▸ **Document segment**:
========

The content and structure of the lecture can be modified to provide class time to focus on student understanding or on problem solving by using strategies such as polling, think-pair-share and predict-observe-explain demonstrations, invoking 'hands-on and minds-on' learning (Sokoloff and Thornton 1997, Sharma et al 2005, Wattanakasiwich et al 2012, Georgiou and Sharma 2014). In all of these endeavors, worksheets are constructed and used to optimize student learning and performance (Duit 2000, Duit et al 2012, Sujarittham et al 2016). The creation of in-class activities and crafting how to facilitate active learning using worksheets normally takes several iterations and can become an ongoing process.

A pair of lecturers at Mahidol University in Thailand have been using worksheets for over ten years to facilitate active learning in their large lecture groups of first-year students studying physics. Those worksheets were collaboratively prepared in the pursuit of improving student understanding and engagement. The story of this pair of lecturers purposefully collaborating is in itself an uncommon occurrence, not often articulated in the literature. Such collaborations are found to be important and often underpin sustained improvements in teaching and learning (Sharma and Georgiou 2017, Sharma et al 2017). This paper presents the story of how the pair's use of worksheets and in-class activities to facilitate active learning on the topic of circular motion amongst science students evolved over five years. In all versions of the worksheets, note taking was retained as a distinct subsection. We provide an in-depth description of the changes over five years in content, structure and time spent on aspects of in-class activities (intensity) facilitated by worksheets and an investigation to see if those changes in intensity made a difference in student performance in various tests.

2.1. Context—course, lecture style and sample

2.2. Pre-test, post-test, examination question, scoring and analysis

First, the science content of circular motion was examined to probe what was being taught. Textbooks were surveyed and analyzed (Hewitt 2002, Giambattista et al 2006, Knight 2008) to extract what content should be presented. The lecturers' notes were analyzed to complement the analysis of the textbooks. It was decided that the essential content was as follows:

• the identification of circular motion,
• variables such as Δθ, r, s, ω and v,
• acceleration and Newton's laws—problem solving in uniform and non-uniform circular motion.

This content was kept consistent over the five years of study.

Second, research on teaching and learning in this field was examined to probe evidence-based approaches for the topic of circular motion. The literature points to the use of free-body diagrams and representations such as graphs, diagrams and mathematical equations (e.g. Court 1999, Roberts et al 2008, Hill et al 2014). The research on circular motion showed that free-body diagrams could help interpret the situation in terms of mathematical equations (Sherwood 1971, Berg and Brouwer 1991). The major conceptual struggle was with linking Newton's laws with the forces acting on bodies and how a centripetal force and consequent acceleration is produced (Stinner 2001). Further research links multiple representations, free-body diagrams and problem solving; for example, see Rosengrant et al (2009), Savinainen et al (2013) and Hill and Sharma (2015).

In year 1 of the study, an independent observer recorded the students' and lecturers' activities. The worksheet used in year 1 is shown in appendix B. Items 1, 2 and 3 of the worksheet form a subsection on note taking requiring 30 min of class time and covering concepts and equations as well as some examples. This section consisted of headings, some basic information and diagrams, with a focus on explaining the content listed above. There was missing information and blank spaces for students to take notes. Items 4 and 5 were devoted to in-class problem-solving practice taking another 30 min of class time. The observations were used to seek answers to questions such as the following: how was the existing worksheet used? What were the students doing? Were student difficulties articulated in the literature evident? One of the observations pertained to the design and evaluation of the teaching and learning environment. Particular attention was paid to time spent on each activity and the sequence of the activities. These answers give a measure of the 'intensity' of the active learning experiences being facilitated through the use of worksheets.

========

▸ **What to produce**: In the passage on physics worksheets, write out the stretch from "2.2. Pre-test, post-test, examination" through "non-uniform circular motion." again, renaming "circular motion" as "rotational motion" everywhere it appears.

▸ **Dataset section**:

========

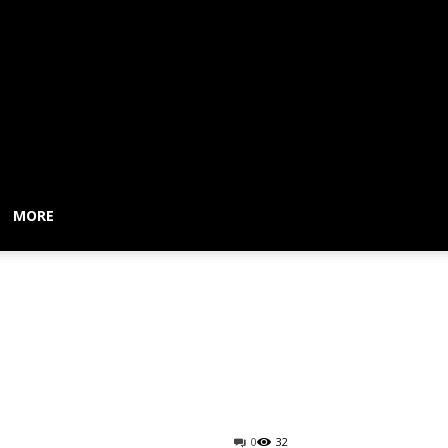
MORE
home delivery,
0
32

========

▸ **Your response**:
2.2. Pre-test, post-test, examination question, scoring and analysis

First, the science content of rotational motion was examined to probe what was being taught. Textbooks were surveyed and analyzed (Hewitt 2002, Giambattista et al 2006, Knight 2008) to extract what content should be presented. The lecturers' notes were analyzed to complement the analysis of the textbooks. It was decided that the essential content was as follows:

• the identification of rotational motion,
• variables such as Δθ, r, s, ω and v,
• acceleration and Newton's laws—problem solving in uniform and non-uniform rotational motion.